Every year I’ve eagerly anticipated fall and another chance to enjoy the outdoors again, pick up the hand weights, and begin afresh on the road to fitness and optimism, as the latter usually follows the former. Except for this year. It is already past the middle of September and I can’t seem to pry myself out of the Lay-Z-Boy or keep up with housework and laundry or keep myself as clean as I should, all because I’ve been fighting two recurring infections for several months now.

You wouldn’t think a sinus infection could so affect your legs and feet, seeing as they’re on opposite ends of your body. Or that a bladder infection might make your hands shake whenever you lift an object with any heft to it. Or, for that matter, that having one infection could cause you to develop another. Yet that is exactly what my primary care doctor told me had happened. She said any infection in the bloodstream can “seed” itself in another organ in any location.

At first, my brain hurt trying to see a correlation between bladder infection and hand tremors as described above. But by reviewing how the immune system works, we can more easily follow the thread from infected organ to trembling hand.

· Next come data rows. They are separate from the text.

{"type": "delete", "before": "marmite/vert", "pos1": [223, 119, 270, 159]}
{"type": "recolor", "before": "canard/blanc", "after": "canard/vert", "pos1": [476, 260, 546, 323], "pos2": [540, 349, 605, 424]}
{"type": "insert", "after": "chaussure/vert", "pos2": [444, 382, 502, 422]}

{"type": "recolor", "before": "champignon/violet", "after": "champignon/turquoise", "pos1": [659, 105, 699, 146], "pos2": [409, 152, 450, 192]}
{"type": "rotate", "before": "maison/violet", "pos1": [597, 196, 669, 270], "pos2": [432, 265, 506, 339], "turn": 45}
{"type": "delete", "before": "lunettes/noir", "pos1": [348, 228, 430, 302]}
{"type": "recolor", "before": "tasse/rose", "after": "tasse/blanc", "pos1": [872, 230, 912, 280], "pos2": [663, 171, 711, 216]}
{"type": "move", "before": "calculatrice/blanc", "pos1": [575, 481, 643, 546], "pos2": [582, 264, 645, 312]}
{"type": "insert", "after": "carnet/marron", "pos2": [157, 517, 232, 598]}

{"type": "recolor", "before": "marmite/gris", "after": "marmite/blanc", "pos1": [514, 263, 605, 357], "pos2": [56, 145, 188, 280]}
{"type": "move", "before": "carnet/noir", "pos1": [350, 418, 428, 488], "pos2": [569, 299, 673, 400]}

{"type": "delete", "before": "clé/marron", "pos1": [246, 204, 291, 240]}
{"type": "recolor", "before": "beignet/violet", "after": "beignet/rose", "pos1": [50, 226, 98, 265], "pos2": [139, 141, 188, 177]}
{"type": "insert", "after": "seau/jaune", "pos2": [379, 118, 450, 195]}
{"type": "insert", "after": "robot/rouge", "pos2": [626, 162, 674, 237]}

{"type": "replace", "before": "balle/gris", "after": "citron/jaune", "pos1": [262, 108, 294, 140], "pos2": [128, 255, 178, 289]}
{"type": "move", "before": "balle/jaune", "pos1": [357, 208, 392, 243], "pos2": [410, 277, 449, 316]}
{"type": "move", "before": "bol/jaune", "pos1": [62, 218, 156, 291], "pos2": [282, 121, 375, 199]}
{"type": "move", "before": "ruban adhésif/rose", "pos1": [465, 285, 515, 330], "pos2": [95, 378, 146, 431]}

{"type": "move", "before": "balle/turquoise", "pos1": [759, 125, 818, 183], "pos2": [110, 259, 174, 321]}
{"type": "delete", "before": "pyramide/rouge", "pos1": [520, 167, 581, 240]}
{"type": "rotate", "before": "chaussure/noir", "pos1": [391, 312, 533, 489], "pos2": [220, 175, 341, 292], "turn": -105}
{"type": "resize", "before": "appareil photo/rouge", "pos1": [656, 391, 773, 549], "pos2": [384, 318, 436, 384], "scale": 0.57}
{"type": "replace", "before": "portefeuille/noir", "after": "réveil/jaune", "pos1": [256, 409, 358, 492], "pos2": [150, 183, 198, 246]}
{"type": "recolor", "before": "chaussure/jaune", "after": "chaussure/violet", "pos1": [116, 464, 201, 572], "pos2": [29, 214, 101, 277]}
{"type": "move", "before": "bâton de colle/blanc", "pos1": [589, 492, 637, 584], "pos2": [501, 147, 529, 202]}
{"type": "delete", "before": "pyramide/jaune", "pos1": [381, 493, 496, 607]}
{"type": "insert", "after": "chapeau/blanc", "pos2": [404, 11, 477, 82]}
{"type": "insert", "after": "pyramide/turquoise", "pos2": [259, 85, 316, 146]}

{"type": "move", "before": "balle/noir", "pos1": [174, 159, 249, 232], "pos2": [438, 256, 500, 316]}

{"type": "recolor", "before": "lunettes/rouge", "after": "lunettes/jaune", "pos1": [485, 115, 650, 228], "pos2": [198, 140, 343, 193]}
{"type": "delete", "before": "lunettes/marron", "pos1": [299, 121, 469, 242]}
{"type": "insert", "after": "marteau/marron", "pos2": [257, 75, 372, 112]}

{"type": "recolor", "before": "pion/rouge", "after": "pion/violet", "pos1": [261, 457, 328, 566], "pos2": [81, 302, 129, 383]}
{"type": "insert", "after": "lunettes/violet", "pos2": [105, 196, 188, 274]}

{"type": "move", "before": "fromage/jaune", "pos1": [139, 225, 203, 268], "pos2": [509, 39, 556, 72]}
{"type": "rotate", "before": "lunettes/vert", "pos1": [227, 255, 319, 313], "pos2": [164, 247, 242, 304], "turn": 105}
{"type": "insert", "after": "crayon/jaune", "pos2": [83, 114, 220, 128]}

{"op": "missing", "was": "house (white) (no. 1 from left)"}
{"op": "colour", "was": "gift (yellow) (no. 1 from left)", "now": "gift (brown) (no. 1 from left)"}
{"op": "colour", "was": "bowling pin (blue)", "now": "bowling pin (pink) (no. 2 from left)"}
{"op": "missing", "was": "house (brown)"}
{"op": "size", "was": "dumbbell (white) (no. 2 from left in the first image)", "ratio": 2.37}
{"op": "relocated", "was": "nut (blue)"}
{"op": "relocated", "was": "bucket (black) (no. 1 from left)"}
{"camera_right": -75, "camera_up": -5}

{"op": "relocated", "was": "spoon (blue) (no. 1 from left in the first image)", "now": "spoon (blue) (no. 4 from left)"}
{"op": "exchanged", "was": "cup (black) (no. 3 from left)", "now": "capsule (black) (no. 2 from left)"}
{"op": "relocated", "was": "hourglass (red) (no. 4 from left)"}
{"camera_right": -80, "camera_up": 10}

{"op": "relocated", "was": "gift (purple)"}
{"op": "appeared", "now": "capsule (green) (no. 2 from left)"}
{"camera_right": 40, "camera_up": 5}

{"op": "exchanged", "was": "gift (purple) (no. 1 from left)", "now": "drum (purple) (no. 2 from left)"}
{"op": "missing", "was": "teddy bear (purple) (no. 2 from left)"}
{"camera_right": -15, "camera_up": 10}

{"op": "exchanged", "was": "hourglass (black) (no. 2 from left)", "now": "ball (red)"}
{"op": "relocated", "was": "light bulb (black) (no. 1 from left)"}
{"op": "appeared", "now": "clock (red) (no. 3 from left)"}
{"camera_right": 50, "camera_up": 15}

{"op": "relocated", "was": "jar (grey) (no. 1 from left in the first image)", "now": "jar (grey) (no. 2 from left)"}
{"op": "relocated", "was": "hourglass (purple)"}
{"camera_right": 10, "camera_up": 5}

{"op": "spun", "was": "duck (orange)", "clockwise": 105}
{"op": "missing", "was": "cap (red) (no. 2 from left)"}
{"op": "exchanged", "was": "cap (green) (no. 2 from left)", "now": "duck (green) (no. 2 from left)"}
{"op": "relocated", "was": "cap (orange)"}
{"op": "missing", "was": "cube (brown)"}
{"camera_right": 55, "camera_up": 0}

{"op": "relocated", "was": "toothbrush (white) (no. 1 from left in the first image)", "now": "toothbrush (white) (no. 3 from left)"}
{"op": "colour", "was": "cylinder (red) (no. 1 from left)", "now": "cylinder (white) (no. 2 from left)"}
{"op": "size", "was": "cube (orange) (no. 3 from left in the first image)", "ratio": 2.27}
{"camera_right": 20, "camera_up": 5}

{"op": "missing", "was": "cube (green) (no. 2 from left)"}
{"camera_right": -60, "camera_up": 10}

Multiple sclerosis develops as a result of an overactive immune system attacking the white and gray matter of the brain, optic nerve, and spine. The assault is continuous; our T-cells are lobbing grenades at myelin 24/7, even though we feel okay. We aren’t in constant flares because some immune cells move in like Army medics to administer first aid on the battle field, thereby healing the inflammation before the damage can corrupt nerve signals and cause symptoms of a flare. But things can get complicated after that.

According to a February 25, 2015 article by Lauren Aguirre and published in NOVA NEXT, T- and B-cells, microphages and microglia can each do double duty as either the good guy or the bad guy in any inflammatory episode. Whatever roles they might play, they’re all putting in time-and-half when we have MS plus an infection or two. Treatments for these use anti-inflammatory drugs such as ibuprofen (NSAID), corticosteroids, and antibiotics to great effect. That is, if we use them for acute episodes. If we use these for chronic conditions, they might not perform the same way. A helper immune cell can go all Hare Krishna with finger cymbals and saffron robes to heal your urinary tract infection–then become a psycho stalker when a B-cell antigen receptor sounds the charge to attack your cervical spine. As in any war, the front is wherever the fighting is heaviest. Immune cells, like soldiers, are highly adaptable and effective in the short skirmishes, but if they seize a small region and bivouac there for a while, they could become drunken revelers, rapists or plunderers. In other words, your UTI symptoms went away all right—but your hands are now weak and shaky. Why can’t the brain call a cease fire on all fronts and order the cells to retreat to the nearest lymph node? Even the most bloodthirsty B-cell must like to kick back, drink a beer, and watch the game once in a while.

I’m still confused about the chain of command in the brain’s immune system, so I’m not sure who I should pester about this. Should I just go straight to the top brass? You know how much red tape there can be in these biological bureaucracies. I’ll let you know if I make any progress.